I have a UITextView with a height of let's say 300. What I would like is when the typed text gets to the half way point, for the scrolling to start as if it were at the bottom of the textView. Basically I would like to programmatically set the point within the textView for scrolling to begin. Any ideas? Thanks.
Do you want to do this because the keyboard is causing the text to be hidden behind it? If so just size the textview smaller when the keyboard is raised (possibly animated so that it shrinks as the keyboard grows) then let the system take care of scrolling.
If you are trying to make the text scroll in a different way to the default maybe you should reconsider, it will look a bit strange to people who are used to it scrolling when it reaches the "normal" level.
However if you must do it maybe you could use a UIImageView added as a subview after the UITextView is raised - consider it as an inactive extension of the UITextView. Make an image of the same width as the UITextView, make it the right height for your requirements and position it so that it covers the lower edge of the UITextView. It will look like the textview is longer than it is but the textview's scrolling will work when text nears its actual border, not your fake one.
I can't see anything in UITextView/UIScrollView/UIScrollViewDelegate to do this.
Thanks, Adam. I am indeed doing this because the keyboard is causing text to be hidden behind and I'll get to that in a sec.
What you suggest with respect to the UIImageView is exactly what I was planning but in reverse. I wanted the 300 height textView, with the lower portion covered by the keyboard to then have a UIImageView sliver just above the keyboard of the rounded bottom portion of the grouped tableView that the textView is in. (The textView is in a tableViewCell in a single section/single cell tableView.) Adding the sliver of an image would make the larger textView, covered by the keyboard look like a small textView when the keyboard is present, and when dismissed and image removed/restored, textView would be larger, to allow the user to read all of the notes they've entered.
With the solution that I was looking for, scrolling to stop anywhere within the textView, the smaller textView would start scrolling at the correct place, just above the sliver image which is just above the keyboard.

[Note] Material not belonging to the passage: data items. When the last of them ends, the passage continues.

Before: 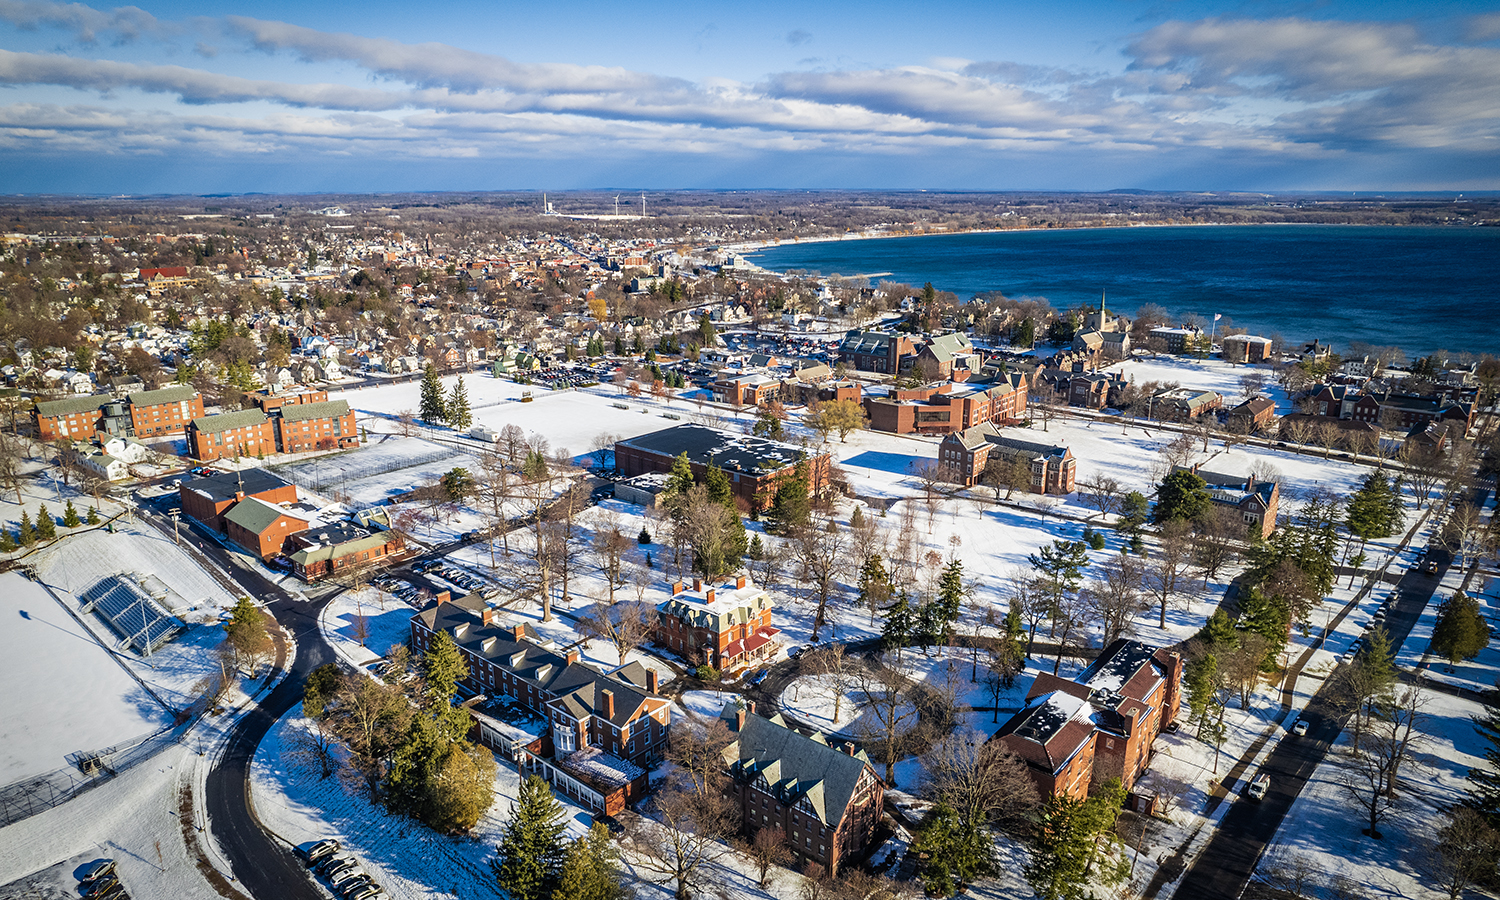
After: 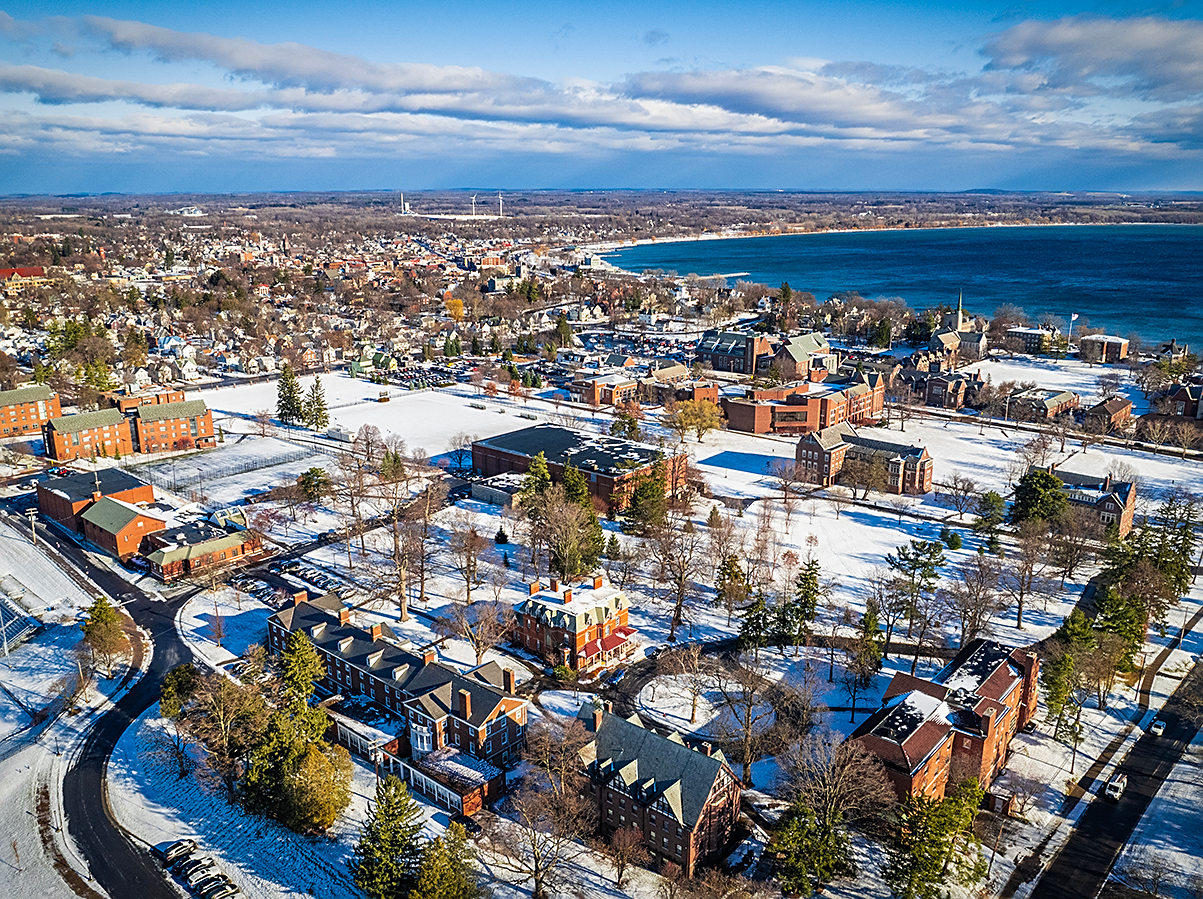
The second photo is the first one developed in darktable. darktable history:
crop and rotate: left 9.597%, right 10.195%
sharpen: on, module defaults
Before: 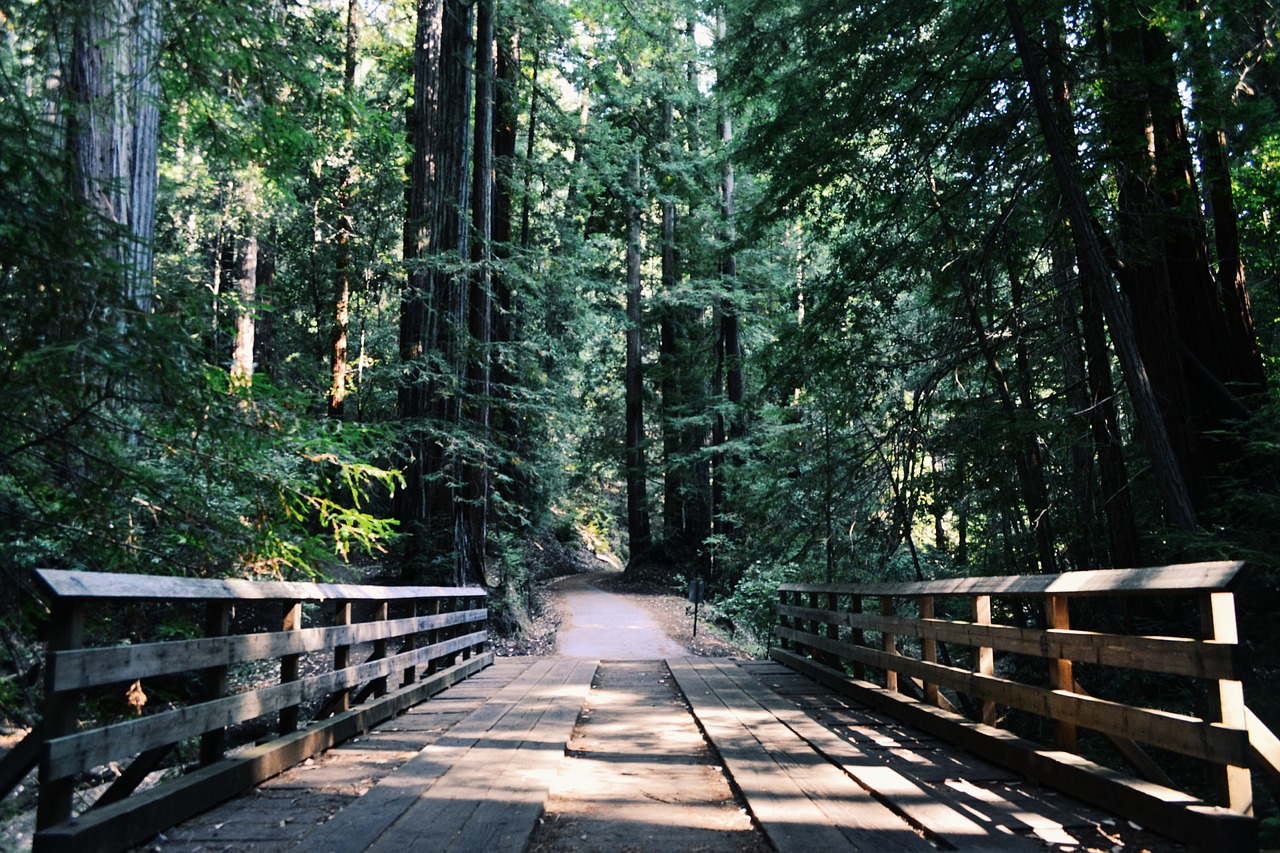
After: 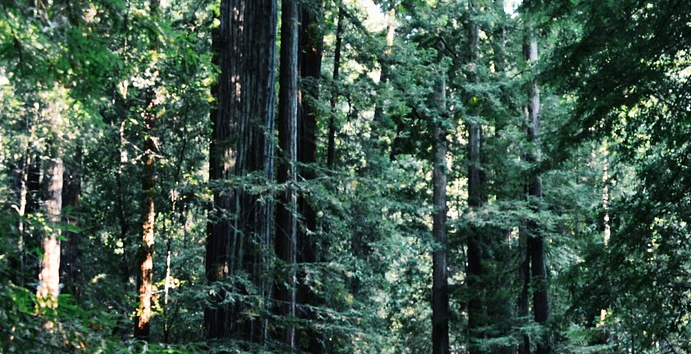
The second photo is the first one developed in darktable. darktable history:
shadows and highlights: shadows -1.34, highlights 41.54
crop: left 15.191%, top 9.295%, right 30.777%, bottom 49.092%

Now to the "just size the textView" suggestion. Easier said than done. Because the textView is in a grouped tableView, with keyboard present, I created a smaller textView in a tableViewCell with nicely rounded corners, but when I size the textView larger, only the center portion extends (about 90% of the rounded rectangle in the center), not the rounded corners on the sides (5% of the width on each side remains the same). Next thought: Can't extend the textView without increasing the height of the cell so...
...the solution is therefore to resize the cell; but that involves a reloadData or begin/end updates which only work with a cell or section insert. I was then thinking of just adding a new section so the reloadData would work, but then I'd have to turn off scrolling on the scrollView so the new section would never be seen and I'm having trouble with that despite trying every permutation of scrollEnabled=NO (on tableView, textView, scrollView, parent).
And finally, shifting the entire screen upward works beautifully but with a large textView, I'd then have to prevent typing in the non-visible upper portion when scrolled upward, so that was rejected. Although it just occurred to me that with the CGRect's size.height equally reduced, typing may not occur in the non-visible portion - but I still lose the rounded top of the grouped tableView so cosmetically it could look better - still rejected.
So, that's my story and that's been my day. Any help from anyone would be greatly appreciated.
I think my best bet is adding the "fake" section to the tableView and setting it to hidden, so I can get the new cell height to kick in. but I still have to turn off tableView scrolling or scrollView scrolling so a scroll in the textView doesn't unnecessarily move the entire screen since the space for the hidden section would probably be there and therefore scrollable.